• Tasks to complete:
• A. In the article on Cranbrook's doctor shortage, transcribe the part that opens with the words containing "He spoke about" and closes with "physicians, he said.".
• B. According to the article on Cranbrook's doctor shortage, about how many people in the city lack access to a family doctor?
• C. Take the article on Cranbrook's doctor shortage further, writing on from its last sentence.

Business community asked to help entice doctors
Shortage of family physicians in Cranbrook was the topic at a recent chamber meeting
Cranbrook mayor Wayne Stetski put out a challenge to the local business community in light of the current shortage of family physicians in the city.
He proposed that businesses could offer items, Welcome Wagon-style, that might help attract new physicians, mentioning annual passes to a golf course or ski hill as examples.
Mayor Stetski made the remark at a recent Cranbrook & District Chamber of Commerce meeting that addressed the doctor shortage with a panel discussion and question and answer session with three representatives from the East Kootenay Division of Family Practice, Dr. Gregory Andreas, Jo Ann Lamb and Patti Phillips.
"You need GPs, and we need you," said Dr. Andreas, a family physician at the F.W. Green Clinic. He estimated that close to 4,000 people (about 20 per cent of the population) doesn't have access to a family doctor.
He spoke about creating "community stickiness," noting that if he (or she) is happy at home, the physician stays, and that means making the spouses and children of any recruited doctors happy too. He said physicians often look at schools and whether there is work available for their spouse. Work-life balance is also important to physicians, he said.
Dr. Andreas said doctor shortages are "a human resource issue for the whole world."

Saved entries
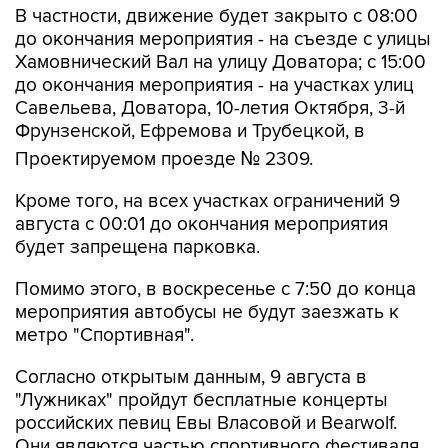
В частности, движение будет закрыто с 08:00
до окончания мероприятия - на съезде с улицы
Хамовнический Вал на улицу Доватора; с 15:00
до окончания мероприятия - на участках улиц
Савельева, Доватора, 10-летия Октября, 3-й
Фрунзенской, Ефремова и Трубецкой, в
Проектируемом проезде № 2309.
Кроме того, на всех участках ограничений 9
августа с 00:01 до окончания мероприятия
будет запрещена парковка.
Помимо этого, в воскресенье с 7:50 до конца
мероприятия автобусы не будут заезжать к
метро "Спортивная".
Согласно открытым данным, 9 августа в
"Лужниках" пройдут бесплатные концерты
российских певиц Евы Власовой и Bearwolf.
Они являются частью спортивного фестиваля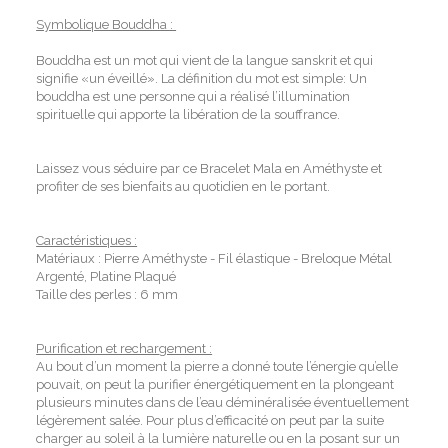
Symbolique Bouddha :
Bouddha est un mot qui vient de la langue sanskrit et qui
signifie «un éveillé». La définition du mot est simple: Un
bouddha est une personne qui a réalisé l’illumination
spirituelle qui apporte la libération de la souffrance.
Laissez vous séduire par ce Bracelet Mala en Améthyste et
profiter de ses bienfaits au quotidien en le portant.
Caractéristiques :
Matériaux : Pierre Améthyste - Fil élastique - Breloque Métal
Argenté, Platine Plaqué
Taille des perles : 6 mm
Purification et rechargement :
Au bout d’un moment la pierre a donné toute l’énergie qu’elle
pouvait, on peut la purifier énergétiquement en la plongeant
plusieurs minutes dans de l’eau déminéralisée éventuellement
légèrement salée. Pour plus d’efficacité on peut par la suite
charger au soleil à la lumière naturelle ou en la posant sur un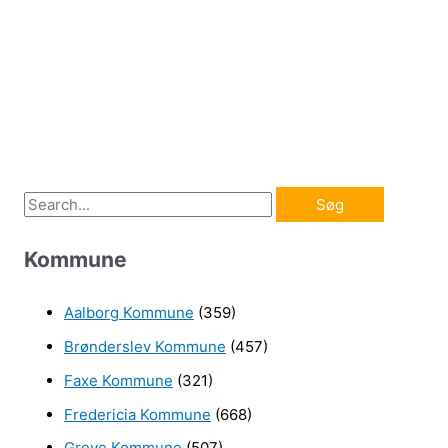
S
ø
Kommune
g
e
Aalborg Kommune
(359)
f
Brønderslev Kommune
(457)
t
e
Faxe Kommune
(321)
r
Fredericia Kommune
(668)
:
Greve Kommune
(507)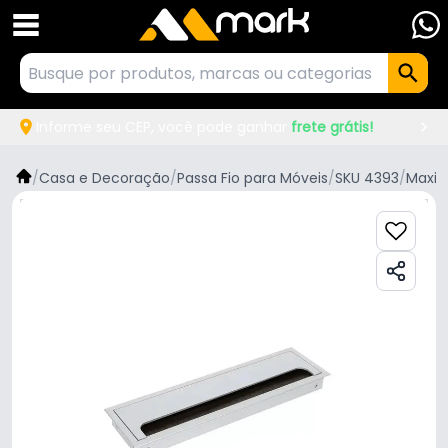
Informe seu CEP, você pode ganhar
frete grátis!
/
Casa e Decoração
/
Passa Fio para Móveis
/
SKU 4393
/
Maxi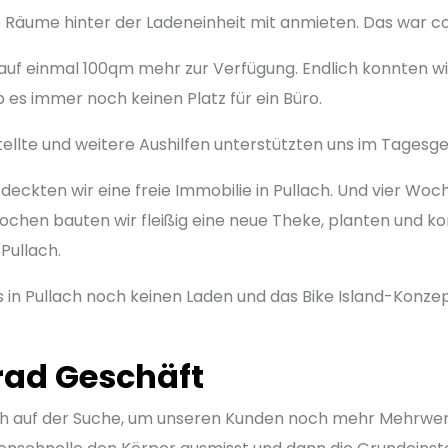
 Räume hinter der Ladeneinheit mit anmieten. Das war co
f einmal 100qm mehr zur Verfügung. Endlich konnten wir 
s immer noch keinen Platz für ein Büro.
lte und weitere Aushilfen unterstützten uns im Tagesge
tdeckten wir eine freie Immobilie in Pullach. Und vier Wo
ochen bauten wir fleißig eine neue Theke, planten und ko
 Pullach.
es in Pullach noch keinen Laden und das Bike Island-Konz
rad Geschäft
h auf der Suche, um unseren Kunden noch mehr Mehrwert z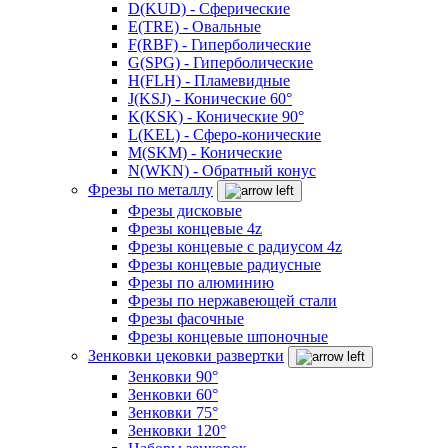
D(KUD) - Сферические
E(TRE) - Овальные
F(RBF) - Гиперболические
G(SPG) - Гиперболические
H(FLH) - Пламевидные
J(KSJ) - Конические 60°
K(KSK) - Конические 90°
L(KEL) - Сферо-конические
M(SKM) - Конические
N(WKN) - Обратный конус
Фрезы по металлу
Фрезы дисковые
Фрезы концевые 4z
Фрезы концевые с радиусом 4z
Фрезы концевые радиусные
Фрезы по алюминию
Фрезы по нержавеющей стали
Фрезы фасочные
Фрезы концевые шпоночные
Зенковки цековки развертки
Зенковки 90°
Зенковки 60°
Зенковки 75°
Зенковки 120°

• Answers by task:
• A.
He spoke about creating "community stickiness," noting that if he (or she) is happy at home, the physician stays, and that means making the spouses and children of any recruited doctors happy too. He said physicians often look at schools and whether there is work available for their spouse. Work-life balance is also important to physicians, he said.

• B. Close to 4,000 people, about 20 percent of the population.

• C.
A task force in Cranbrook is currently working towards relieving the shortage, with representatives from the City of Cranbrook, Regional District of East Kootenay, Interior Health, College of the Rockies and the local chamber rolling out the red carpet whenever a doctor expresses an interest in locating a practice in Cranbrook.
Lamb spoke about her role in the A GP for Me initiative; this province-wide initiative is funded jointly by the Government of BC and Doctors of BC (formerly known as the B.C. Medical Association).
Phillips, co-ordinator of the East Kootenay Division of Family Practice, spoke to the role that Interior Health's nurses could take in freeing up physician time.
Dr. Andreas also noted that the Rural Recruitment Association of B.C. offers cash incentives to physicians who come to rural communities, and that Cranbrook could qualify for some incentives.